For Python developers building applications with LLM APIs. Wraps any OpenAI-compatible or Anthropic API call with automatic memory.

Quick Start

from integrations.middleware import MemoryMiddleware

# With Anthropic
mw = MemoryMiddleware(api_type="anthropic")
response = mw.chat("My project deadline is April 15th.")

# With OpenAI or any OpenAI-compatible API
mw = MemoryMiddleware(api_type="openai", api_key="sk-...")
response = mw.chat("I'm allergic to peanuts.")
response = mw.chat("Order lunch for the team.")
# ^ Automatically recalls the peanut allergy

# With any OpenAI-compatible endpoint (Together, Groq, vLLM, LM Studio)
mw = MemoryMiddleware(
    api_type="openai",
    base_url="https://api.together.xyz/v1",
    model="meta-llama/Llama-3-8b-chat-hf",
    api_key="...",
)

How It Works

Every mw.chat() call automatically:

  1. Ingests the user message into memory
  2. Recalls relevant memories and injects them into the prompt
  3. Sends the augmented prompt to the LLM
  4. Ingests the LLM response into memory
  5. Returns the response

No explicit memory operations needed.

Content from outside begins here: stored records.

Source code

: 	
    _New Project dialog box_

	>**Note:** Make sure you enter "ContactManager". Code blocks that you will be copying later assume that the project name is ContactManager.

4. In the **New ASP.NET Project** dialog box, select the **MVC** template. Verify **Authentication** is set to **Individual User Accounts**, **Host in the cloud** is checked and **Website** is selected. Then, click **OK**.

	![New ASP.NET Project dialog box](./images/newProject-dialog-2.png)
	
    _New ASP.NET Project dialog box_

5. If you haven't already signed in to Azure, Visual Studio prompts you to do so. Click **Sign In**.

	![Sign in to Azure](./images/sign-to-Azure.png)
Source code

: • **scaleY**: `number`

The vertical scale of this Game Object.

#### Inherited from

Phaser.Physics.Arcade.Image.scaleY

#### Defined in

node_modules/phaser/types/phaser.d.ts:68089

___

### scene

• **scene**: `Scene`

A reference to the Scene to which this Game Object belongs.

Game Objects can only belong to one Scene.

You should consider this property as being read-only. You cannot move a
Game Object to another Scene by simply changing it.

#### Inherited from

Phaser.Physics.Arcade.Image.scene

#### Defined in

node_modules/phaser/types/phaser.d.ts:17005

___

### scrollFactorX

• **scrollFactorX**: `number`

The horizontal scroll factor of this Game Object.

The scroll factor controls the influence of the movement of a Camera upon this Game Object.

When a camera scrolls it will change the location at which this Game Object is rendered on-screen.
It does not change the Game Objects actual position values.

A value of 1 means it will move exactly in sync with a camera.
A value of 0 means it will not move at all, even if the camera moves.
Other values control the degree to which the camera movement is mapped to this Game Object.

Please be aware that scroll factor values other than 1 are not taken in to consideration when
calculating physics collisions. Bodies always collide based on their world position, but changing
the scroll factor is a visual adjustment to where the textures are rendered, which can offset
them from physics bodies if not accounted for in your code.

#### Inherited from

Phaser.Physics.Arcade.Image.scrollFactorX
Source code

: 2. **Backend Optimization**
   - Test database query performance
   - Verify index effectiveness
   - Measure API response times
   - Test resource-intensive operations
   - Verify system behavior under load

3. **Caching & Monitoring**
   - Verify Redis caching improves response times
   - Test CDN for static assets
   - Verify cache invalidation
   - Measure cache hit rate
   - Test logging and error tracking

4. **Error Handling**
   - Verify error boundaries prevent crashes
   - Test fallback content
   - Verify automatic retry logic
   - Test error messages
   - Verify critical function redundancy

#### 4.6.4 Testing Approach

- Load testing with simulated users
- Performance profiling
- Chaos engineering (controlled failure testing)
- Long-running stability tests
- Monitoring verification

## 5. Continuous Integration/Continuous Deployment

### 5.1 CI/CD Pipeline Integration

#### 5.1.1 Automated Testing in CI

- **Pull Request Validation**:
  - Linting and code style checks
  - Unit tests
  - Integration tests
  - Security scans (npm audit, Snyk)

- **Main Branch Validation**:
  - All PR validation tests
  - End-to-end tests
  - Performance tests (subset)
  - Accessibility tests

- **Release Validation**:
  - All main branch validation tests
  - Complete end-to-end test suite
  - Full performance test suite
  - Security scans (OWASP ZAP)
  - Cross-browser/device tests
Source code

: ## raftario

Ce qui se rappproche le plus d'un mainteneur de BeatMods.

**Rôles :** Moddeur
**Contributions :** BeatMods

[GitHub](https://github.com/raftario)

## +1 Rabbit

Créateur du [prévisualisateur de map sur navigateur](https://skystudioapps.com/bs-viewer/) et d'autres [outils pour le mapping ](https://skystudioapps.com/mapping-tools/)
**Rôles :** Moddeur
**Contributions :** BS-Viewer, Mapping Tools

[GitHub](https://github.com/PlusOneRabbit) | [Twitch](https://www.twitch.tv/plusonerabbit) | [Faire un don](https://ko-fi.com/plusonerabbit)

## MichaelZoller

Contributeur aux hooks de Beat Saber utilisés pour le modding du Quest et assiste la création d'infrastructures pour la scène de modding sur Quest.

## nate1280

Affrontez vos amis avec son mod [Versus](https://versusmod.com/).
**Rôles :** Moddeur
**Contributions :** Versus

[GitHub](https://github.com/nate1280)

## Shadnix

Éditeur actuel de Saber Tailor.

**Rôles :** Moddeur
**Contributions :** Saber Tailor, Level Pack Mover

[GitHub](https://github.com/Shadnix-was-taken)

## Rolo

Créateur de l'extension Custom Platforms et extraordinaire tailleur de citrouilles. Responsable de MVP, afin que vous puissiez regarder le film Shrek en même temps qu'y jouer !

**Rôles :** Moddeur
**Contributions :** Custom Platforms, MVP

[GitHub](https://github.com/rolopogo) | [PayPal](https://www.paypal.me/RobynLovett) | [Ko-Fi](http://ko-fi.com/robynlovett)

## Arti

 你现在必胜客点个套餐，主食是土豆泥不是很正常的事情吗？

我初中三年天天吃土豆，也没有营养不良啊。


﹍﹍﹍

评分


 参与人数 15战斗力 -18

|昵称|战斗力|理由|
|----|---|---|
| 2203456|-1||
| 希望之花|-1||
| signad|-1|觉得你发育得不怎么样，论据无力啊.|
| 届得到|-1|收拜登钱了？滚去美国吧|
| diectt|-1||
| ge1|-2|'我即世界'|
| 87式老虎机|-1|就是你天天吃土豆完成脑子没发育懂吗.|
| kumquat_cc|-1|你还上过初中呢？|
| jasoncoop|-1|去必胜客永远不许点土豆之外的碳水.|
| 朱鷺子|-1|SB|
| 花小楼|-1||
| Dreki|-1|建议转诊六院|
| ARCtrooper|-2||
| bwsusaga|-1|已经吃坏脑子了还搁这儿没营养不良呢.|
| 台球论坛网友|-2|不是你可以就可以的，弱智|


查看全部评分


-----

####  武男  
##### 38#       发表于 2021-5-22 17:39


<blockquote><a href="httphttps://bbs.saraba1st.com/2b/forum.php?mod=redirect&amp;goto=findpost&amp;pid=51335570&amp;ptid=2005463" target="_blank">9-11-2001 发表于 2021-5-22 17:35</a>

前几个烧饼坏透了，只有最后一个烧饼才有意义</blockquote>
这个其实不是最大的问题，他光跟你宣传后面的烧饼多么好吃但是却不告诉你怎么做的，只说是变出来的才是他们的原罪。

The middleware handles everything.

Think-Out-Loud Mode

Capture the LLM's reasoning as THOUGHT-type memories:

mw = MemoryMiddleware(api_type="anthropic", think_out_loud=True)
response = mw.chat("Debug this CSV parser issue.")
# LLM's <thinking>...</thinking> block is stored as a THOUGHT memory
# and stripped from the returned response.

This means the LLM's internal reasoning about a problem is stored in memory and can be recalled later when a similar problem arises.